Yesterday's weather didn't start off too well-it wasn't rainy but it was overcast and very humid, a condition I've heard forecasters refer to as 'threatening.' But, much like the mailmen of old, whom 'neither rain nor snow nor sleet nor hail nor gloom of night can keep from their appointed rounds' until privatization (of course), a little unsettled weather doesn't stop the landscaping guys. By the time most of the folks in all of the buildings were wandering into work, the lawn guys were getting their swerve on.
I don't know what lawnmower men do in Connecticut in January-perhaps shovel snow. They may be snowbirds and migrate to points south and get closer to the tar balls in the Gulf of Mexico. But come spring, they swarm ashore across the state on rider tractors and zoom around on these weird looking stand-up-with-one-foot-on-each-side-of-the-engine-and-rotating-blade-self-propelled-machines that scare the bejabbers out of me.

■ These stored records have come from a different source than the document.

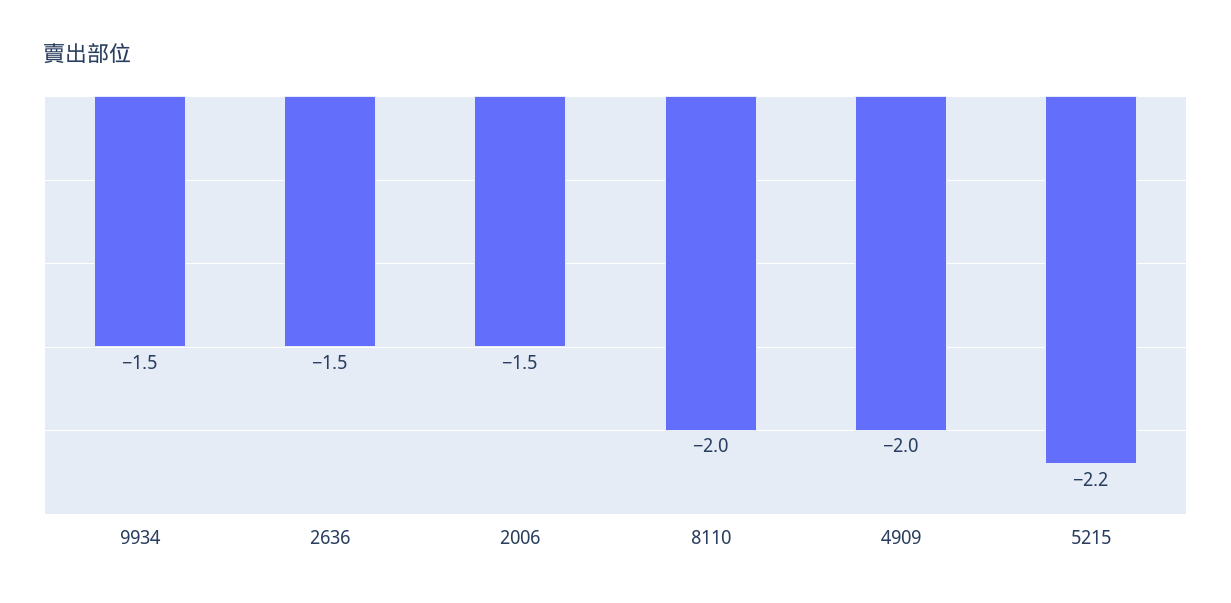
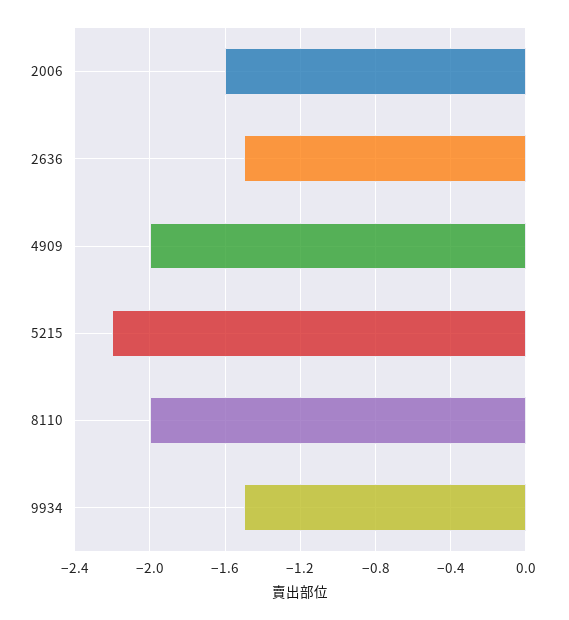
  {
    "9934": -1.5,
    "2636": -1.5,
-   "2006": -1.5,
+   "2006": -1.6,
    "8110": -2,
    "4909": -2,
    "5215": -2.2
  }

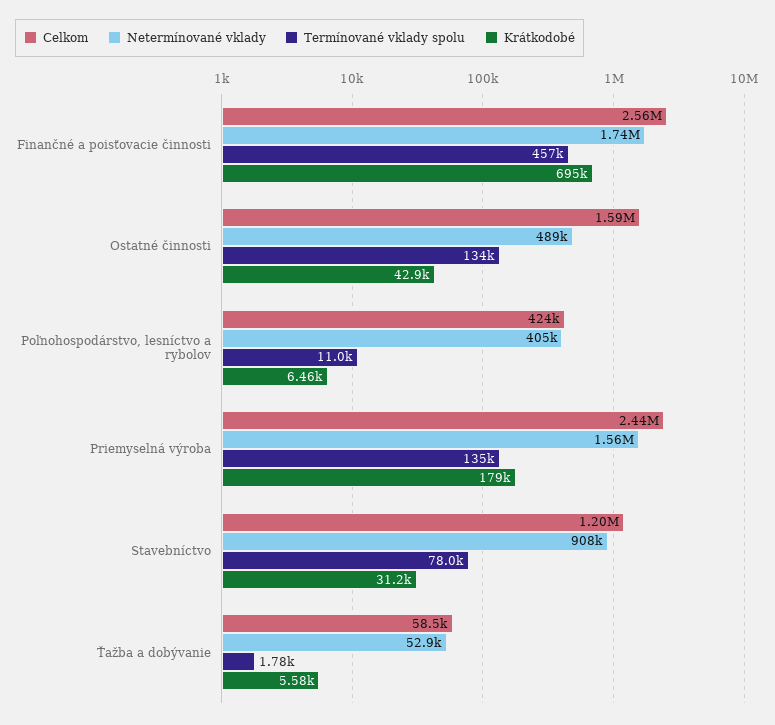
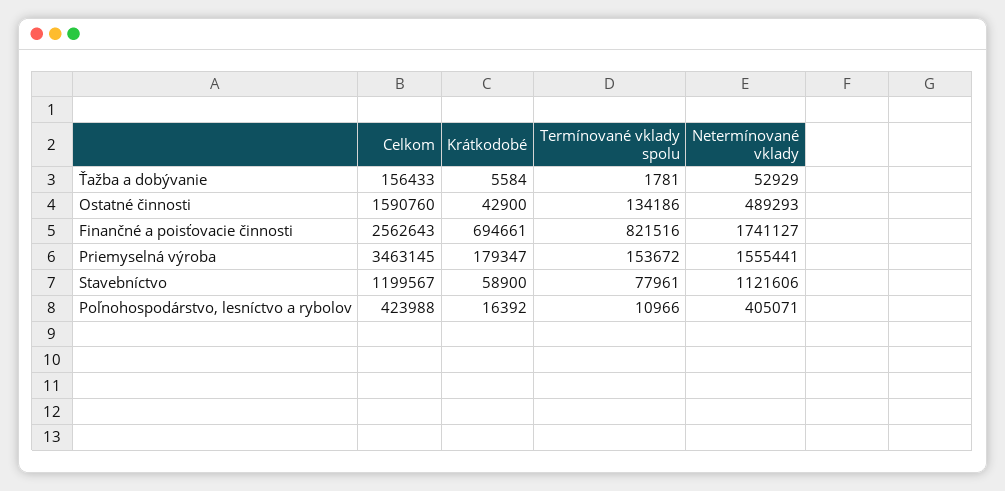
  {
    "Celkom": {
      "Finančné a poisťovacie činnosti": 2562643,
      "Ostatné činnosti": 1590760,
      "Poľnohospodárstvo, lesníctvo a rybolov": 423988,
-     "Priemyselná výroba": 2440000,
+     "Priemyselná výroba": 3463145,
      "Stavebníctvo": 1199567,
-     "Ťažba a dobývanie": 58500
+     "Ťažba a dobývanie": 156433
    },
    "Netermínované vklady": {
      "Finančné a poisťovacie činnosti": 1741127,
      "Ostatné činnosti": 489293,
      "Poľnohospodárstvo, lesníctvo a rybolov": 405071,
      "Priemyselná výroba": 1555441,
-     "Stavebníctvo": 908000,
+     "Stavebníctvo": 1121606,
      "Ťažba a dobývanie": 52929
    },
    "Termínované vklady spolu": {
-     "Finančné a poisťovacie činnosti": 457000,
+     "Finančné a poisťovacie činnosti": 821516,
      "Ostatné činnosti": 134186,
      "Poľnohospodárstvo, lesníctvo a rybolov": 10966,
-     "Priemyselná výroba": 135000,
+     "Priemyselná výroba": 153672,
      "Stavebníctvo": 77961,
      "Ťažba a dobývanie": 1781
    },
    "Krátkodobé": {
      "Finančné a poisťovacie činnosti": 694661,
      "Ostatné činnosti": 42900,
-     "Poľnohospodárstvo, lesníctvo a rybolov": 6460,
+     "Poľnohospodárstvo, lesníctvo a rybolov": 16392,
      "Priemyselná výroba": 179347,
-     "Stavebníctvo": 31200,
+     "Stavebníctvo": 58900,
      "Ťažba a dobývanie": 5584
    }
  }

Yesterday there were two sets of guys--one were the Rough Riders, Weed Whackers and Clippings Blowers and they were machete-manicuring every blade of grass that dared stick its head out of the earth. Meanwhile, on the other side of the lawns we never walk on, there were guys with a large, industrial length six-inch wide hosing, snaking from a tanker truck labeled "hydro-seed." I love this stuff-it's like the Hairclub for Men for lawns. I think they should call it Topsoil Toupee and don't understand why someone hasn't copyrighted that name.
It's not just me, right? The stuff looks like lime gelatin mixed with tapioca--not sure it has to, but fear it may want to. All kinds of fixings going on in there, sort of like Mickey D's special sauce on the Big Mac, except the green goop has ground up newspapers, fertilizer, seed and miracle ingredient z-247 (and it's Yossarian who says it and Heller who wrote it. One of them isn't real and the other isn't alive. That's how I tell 'em apart. How can a biography of a writer omit the sequel to his most famous novel? No idea, and yet it does.).
By all accounts the stuff grows like wildfire, or maybe spreads like wildfire, or like drunken cheerleaders after a homecoming football game. I'm not clear on the descriptors but there's always a lot of grass in a big hurry after the hydro seeding fairy has paid a visit. And that means the Briggs and Stratton small engine jockeys have happy hearts and bulging wallets. If they keep at it long enough, they can stick around all year long and stack peat, neatly mowed mind you, on top of one another as fuel for the blast furnaces as our very own Nutmeg State reinvents itself as an industrial dynamo, which will happen right after the next incarnation of Eli Whitney stops drinking that cotton gin.